In 2015, Google presented Deep Dream which is a technique to better understand how artificial neural networks see the world. The algorithm enhanced features or structures it recognizes in an input image. As a side effect, it creates hallucinating images which some people compare to the effect of psychedelic drugs such as LSD. But an artificial neural network can only output something it has learned. During the time Deep Dream went viral, the networks were mostly trained on dogs because there was a machine learning competition on dog breeds. As a consequence, most pictures were dreaming of puppies. But there is more to the world than just puppies. So we want to dream about something completely different: historical watermarks.

Historical Watermarks
Categories of historical watermarks. More information about watermarks.

Since the beginning of the paper production in the 13th century, watermarks were used to indicate origin and quality of the paper. They were made out of wire and produced a negative impression on the paper. Nowadays, the marks are used to put historical writings into context and estimate age. A collection of over 5000 items were digitized and categorized by the Universitätsbibliothek Leipzig. We want a system to learn this data. But training a network from scratch is beyond our resources that is why we fine-tuned a pre-trained one. This means that we took a network that was trained for weeks on multiple computers on a different data set and adapt it to our need. The result was a network that could assign watermarks to different categories with an accuracy of over 95%.

After that, we can feed arbitrary images into the network to find structures that resemble those watermarks. Because the watermarks are mainly different variations of oxheads (Ochsenköpfe), it also produces oxhead structures. Most dominantly, it picked up the round upper face with a horn going up in the middle. We dreamed on images of the collection "Kreuzberger Boheme" of the FHXB Friedrichshain-Kreuzberg Museum and you can the results on this website.

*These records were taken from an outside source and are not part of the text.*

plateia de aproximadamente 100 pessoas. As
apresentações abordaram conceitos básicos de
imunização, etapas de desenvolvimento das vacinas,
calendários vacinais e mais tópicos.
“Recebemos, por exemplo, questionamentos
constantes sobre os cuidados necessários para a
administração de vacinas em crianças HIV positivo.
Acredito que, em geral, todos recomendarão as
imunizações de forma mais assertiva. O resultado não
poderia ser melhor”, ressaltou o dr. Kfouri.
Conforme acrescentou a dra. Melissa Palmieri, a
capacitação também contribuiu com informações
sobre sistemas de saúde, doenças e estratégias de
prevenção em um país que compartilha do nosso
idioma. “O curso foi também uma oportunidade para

The whole process turned out to be rather difficult because of a lack of appropriate tooling, tutorials, and documentation. Training the network in particular turned out to be rather difficult because there are so many different knobs to fiddle and parameters to tune. It took us over five weeks to produce a network that picks up high-level structures of the marks. The result of this project will also be – besides working code – a long follow-up blog post to give step for step instructions on how to produce your own deep dreams.